Morris and Kweeder began posting about new batches of their fortified wine every few months — and with the direct-to consumer model, they would sell out within hours

"They're small batches, but there was a genuine fervor to try something that was a bit weird but at the same time, completely conventional," Morris said. "Vermouth is age-old in that you're waste-streaming things to preserve something with one other thing you might have on hand."

The temporary cocktails-to-go law allowed Morris and Kweeder to sell their vermouth right up until the state's General Assembly voted to end Gov. Tom Wolf's emergency declaration in June 2021, which suddenly made to-go drinks illegal. 
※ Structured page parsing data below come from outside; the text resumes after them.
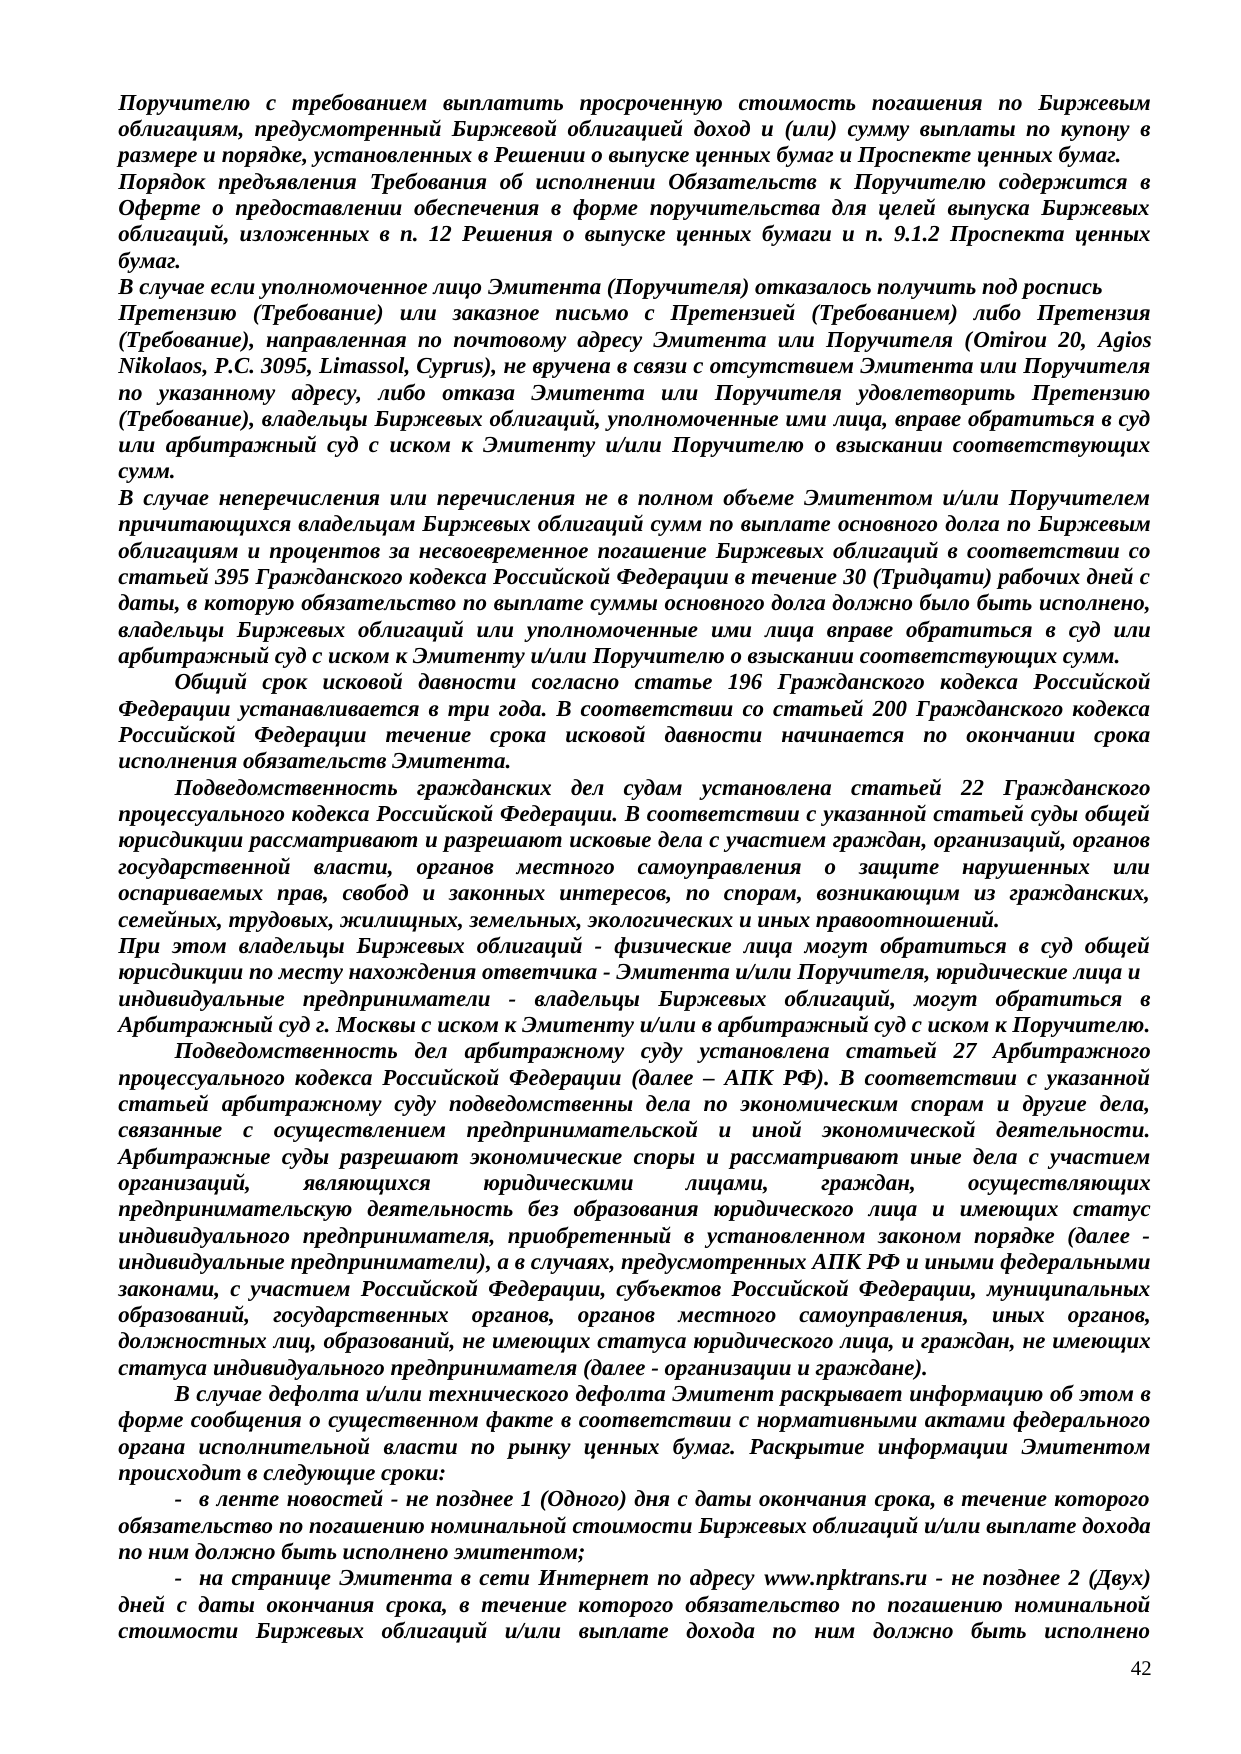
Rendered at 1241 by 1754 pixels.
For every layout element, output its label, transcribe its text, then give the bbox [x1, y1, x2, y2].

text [118, 89, 1152, 168]
text В случае дефолта и/или технического дефолта Эмитент раскрывает информацию об этом в форме сообщения о существенном факте в соответствии с нормативными актами федерального органа исполнительной власти по рынку ценных бумаг. Раскрытие информации Эмитентом происходит в следующие сроки: [118, 1380, 1152, 1485]
list Подведомственность гражданских дел судам установлена статьей 22 Гражданского процессуального кодекса Российской Федерации. В соответствии с указанной статьей суды общей юрисдикции рассматривают и разрешают исковые дела с участием граждан, организаций, органов государственной власти, органов местного самоуправления о защите нарушенных или оспариваемых прав, свобод и законных интересов, по спорам, возникающим из гражданских, семейных, трудовых, жилищных, земельных, экологических и иных правоотношений. [118, 774, 1152, 932]
list Общий срок исковой давности согласно статье 196 Гражданского кодекса Российской Федерации устанавливается в три года. В соответствии со статьей 200 Гражданского кодекса Российской Федерации течение срока исковой давности начинается по окончании срока исполнения обязательств Эмитента. [118, 668, 1152, 774]
text Порядок предъявления Требования об исполнении Обязательств к Поручителю содержится в Оферте о предоставлении обеспечения в форме поручительства для целей выпуска Биржевых облигаций, изложенных в п. 12 Решения о выпуске ценных бумаги и п. 9.1.2 Проспекта ценных бумаг. [118, 168, 1152, 273]
text При этом владельцы Биржевых облигаций - физические лица могут обратиться в суд общей юрисдикции по месту нахождения ответчика - Эмитента и/или Поручителя, юридические лица и [118, 932, 1152, 985]
text индивидуальные предприниматели - владельцы Биржевых облигаций, могут обратиться в Арбитражный суд г. Москвы с иском к Эмитенту и/или в арбитражный суд с иском к Поручителю. [118, 985, 1152, 1037]
text Претензию (Требование) или заказное письмо с Претензией (Требованием) либо Претензия (Требование), направленная по почтовому адресу Эмитента или Поручителя (Omirou 20, Agios Nikolaos, P.C. 3095, Limassol, Cyprus), не вручена в связи с отсутствием Эмитента или Поручителя по указанному адресу, либо отказа Эмитента или Поручителя удовлетворить Претензию (Требование), владельцы Биржевых облигаций, уполномоченные ими лица, вправе обратиться в суд или арбитражный суд с иском к Эмитенту и/или Поручителю о взыскании соответствующих сумм. [118, 299, 1152, 484]
text В случае неперечисления или перечисления не в полном объеме Эмитентом и/или Поручителем причитающихся владельцам Биржевых облигаций сумм по выплате основного долга по Биржевым облигациям и процентов за несвоевременное погашение Биржевых облигаций в соответствии со статьей 395 Гражданского кодекса Российской Федерации в течение 30 (Тридцати) рабочих дней с даты, в которую обязательство по выплате суммы основного долга должно было быть исполнено, владельцы Биржевых облигаций или уполномоченные ими лица вправе обратиться в суд или арбитражный суд с иском к Эмитенту и/или Поручителю о взыскании соответствующих сумм. [118, 484, 1152, 668]
text В случае если уполномоченное лицо Эмитента (Поручителя) отказалось получить под роспись [118, 273, 1152, 299]
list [118, 1564, 1152, 1643]
list в ленте новостей - не позднее 1 (Одного) дня с даты окончания срока, в течение которого обязательство по погашению номинальной стоимости Биржевых облигаций и/или выплате дохода по ним должно быть исполнено эмитентом; [118, 1485, 1152, 1564]
list Подведомственность дел арбитражному суду установлена статьей 27 Арбитражного процессуального кодекса Российской Федерации (далее – АПК РФ). В соответствии с указанной статьей арбитражному суду подведомственны дела по экономическим спорам и другие дела, связанные с осуществлением предпринимательской и иной экономической деятельности. Арбитражные суды разрешают экономические споры и рассматривают иные дела с участием организаций, являющихся юридическими лицами, граждан, осуществляющих предпринимательскую деятельность без образования юридического лица и имеющих статус индивидуального предпринимателя, приобретенный в установленном законом порядке (далее - индивидуальные предприниматели), а в случаях, предусмотренных АПК РФ и иными федеральными законами, с участием Российской Федерации, субъектов Российской Федерации, муниципальных образований, государственных органов, органов местного самоуправления, иных органов, должностных лиц, образований, не имеющих статуса юридического лица, и граждан, не имеющих статуса индивидуального предпринимателя (далее - организации и граждане). [118, 1037, 1152, 1380]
"It meant that we had just finished a batch of vermouth on site that a day ago was legal to sell to willing customers who were supporting a pandemic-afflicted business, and all of a sudden we had all this inventory that we couldn't sell to-go," Morris said. "It had a massive impact for a fun little project that had actually become a viable business. Frustrating would be putting it lightly."

Currently, Dumpster Juice is produced, bottled, and sold directly from Vox Vineti Winery in Christiana, Lancaster County. The vermouth is derived from wines and other products that Vox Vineti and other wineries do not intend to use or sell. 

Until Fell to Earth opens its doors in 2023, customers can still buy new batches of vermouth from the suburban winery. Once the business gets up and running, it will focus on filling wholesale orders for restaurants, wine shops and other businesses.  

Morris believes that drinking Dumpster Juice — disgusting name aside — has helped people realize that vermouth goes a long way on its own. He and Kweeder hope that the dedicated space will expand the business, though it will be small at the outset.